- _DIRECTIONS_: Write out, word for word, every line in the data below from the one containing "The configuration of" to the one containing "- homebridge UI", both of them included.

- _Dataset excerpts_:

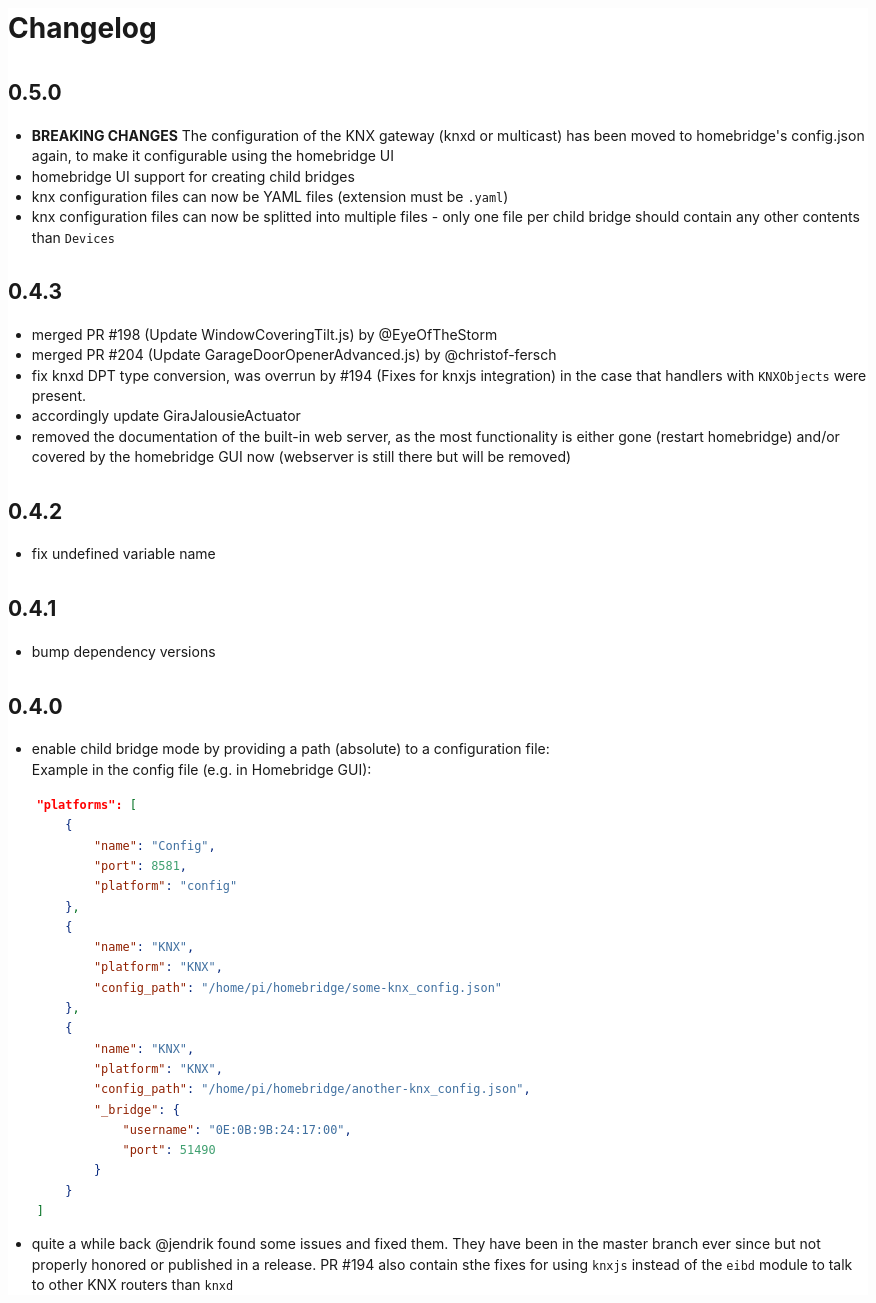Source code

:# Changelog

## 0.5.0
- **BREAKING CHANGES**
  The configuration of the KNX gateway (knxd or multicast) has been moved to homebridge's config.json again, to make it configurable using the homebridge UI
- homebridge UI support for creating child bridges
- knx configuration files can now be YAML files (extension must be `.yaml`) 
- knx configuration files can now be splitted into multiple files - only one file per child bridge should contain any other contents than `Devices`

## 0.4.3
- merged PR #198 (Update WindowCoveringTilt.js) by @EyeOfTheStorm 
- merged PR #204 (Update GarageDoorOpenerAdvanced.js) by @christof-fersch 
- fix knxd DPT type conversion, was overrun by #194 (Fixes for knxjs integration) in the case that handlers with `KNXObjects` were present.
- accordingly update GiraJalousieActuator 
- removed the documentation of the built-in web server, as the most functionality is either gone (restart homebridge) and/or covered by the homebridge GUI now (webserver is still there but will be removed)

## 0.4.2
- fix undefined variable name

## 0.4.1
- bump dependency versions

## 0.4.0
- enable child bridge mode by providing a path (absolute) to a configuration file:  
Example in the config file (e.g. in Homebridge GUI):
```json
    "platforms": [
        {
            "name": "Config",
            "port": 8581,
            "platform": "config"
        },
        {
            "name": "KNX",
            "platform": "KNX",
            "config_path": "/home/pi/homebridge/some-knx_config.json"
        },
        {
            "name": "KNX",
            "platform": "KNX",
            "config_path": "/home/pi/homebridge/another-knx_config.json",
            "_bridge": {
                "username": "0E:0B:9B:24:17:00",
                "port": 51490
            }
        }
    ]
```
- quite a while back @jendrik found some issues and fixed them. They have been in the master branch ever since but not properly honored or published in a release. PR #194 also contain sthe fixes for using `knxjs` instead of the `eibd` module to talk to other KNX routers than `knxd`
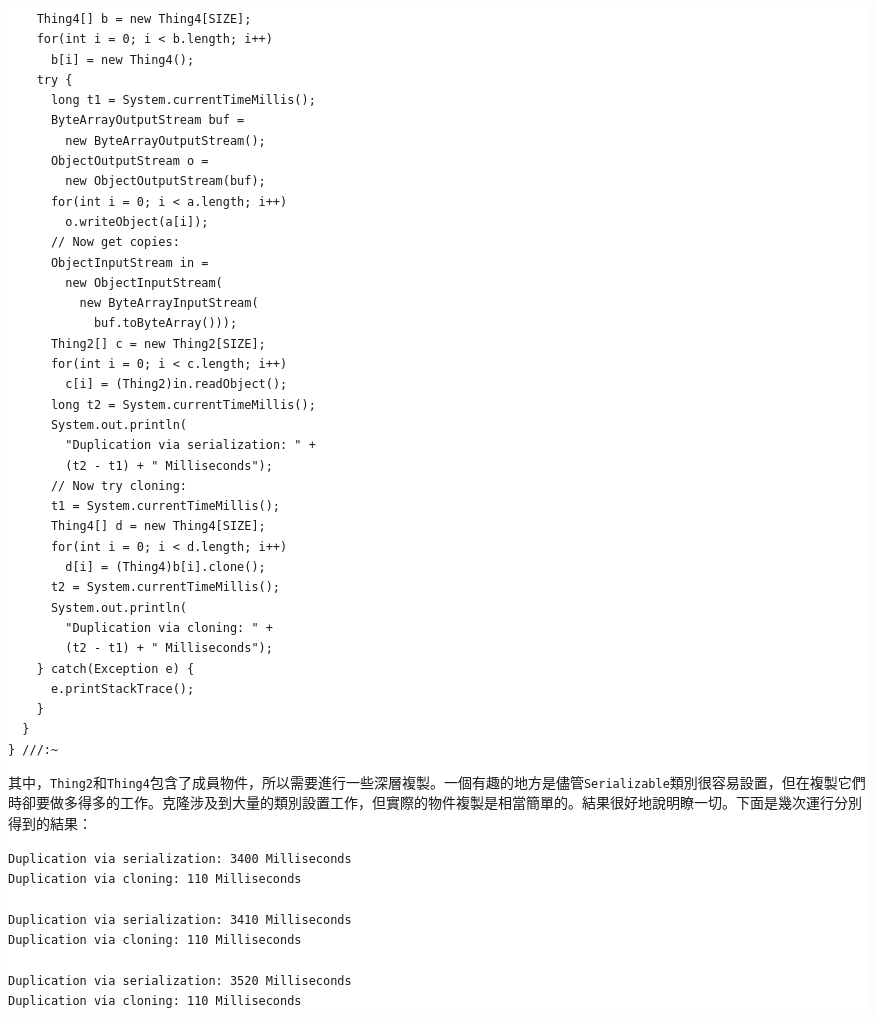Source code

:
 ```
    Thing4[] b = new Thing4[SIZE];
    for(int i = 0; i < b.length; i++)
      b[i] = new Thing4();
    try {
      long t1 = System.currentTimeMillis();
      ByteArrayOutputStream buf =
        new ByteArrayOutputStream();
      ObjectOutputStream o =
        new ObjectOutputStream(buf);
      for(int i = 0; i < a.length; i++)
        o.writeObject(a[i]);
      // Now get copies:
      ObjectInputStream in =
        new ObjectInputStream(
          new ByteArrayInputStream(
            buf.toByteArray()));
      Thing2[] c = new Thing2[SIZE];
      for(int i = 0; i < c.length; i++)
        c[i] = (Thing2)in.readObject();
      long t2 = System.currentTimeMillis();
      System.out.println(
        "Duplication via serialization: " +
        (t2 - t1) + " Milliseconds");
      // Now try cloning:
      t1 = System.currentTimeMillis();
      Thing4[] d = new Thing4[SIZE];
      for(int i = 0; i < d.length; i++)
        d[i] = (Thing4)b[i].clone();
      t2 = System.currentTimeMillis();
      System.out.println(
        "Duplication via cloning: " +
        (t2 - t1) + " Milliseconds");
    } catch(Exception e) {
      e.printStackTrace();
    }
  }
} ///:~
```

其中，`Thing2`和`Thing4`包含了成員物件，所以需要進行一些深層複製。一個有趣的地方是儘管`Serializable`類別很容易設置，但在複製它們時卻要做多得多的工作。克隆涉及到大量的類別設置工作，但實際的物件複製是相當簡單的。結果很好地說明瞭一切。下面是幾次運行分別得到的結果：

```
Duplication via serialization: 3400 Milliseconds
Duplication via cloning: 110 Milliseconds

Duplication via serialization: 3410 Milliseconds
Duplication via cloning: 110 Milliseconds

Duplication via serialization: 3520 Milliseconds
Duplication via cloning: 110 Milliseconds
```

- _OUTPUT FOR THIS TASK_:
  The configuration of the KNX gateway (knxd or multicast) has been moved to homebridge's config.json again, to make it configurable using the homebridge UI
- homebridge UI support for creating child bridges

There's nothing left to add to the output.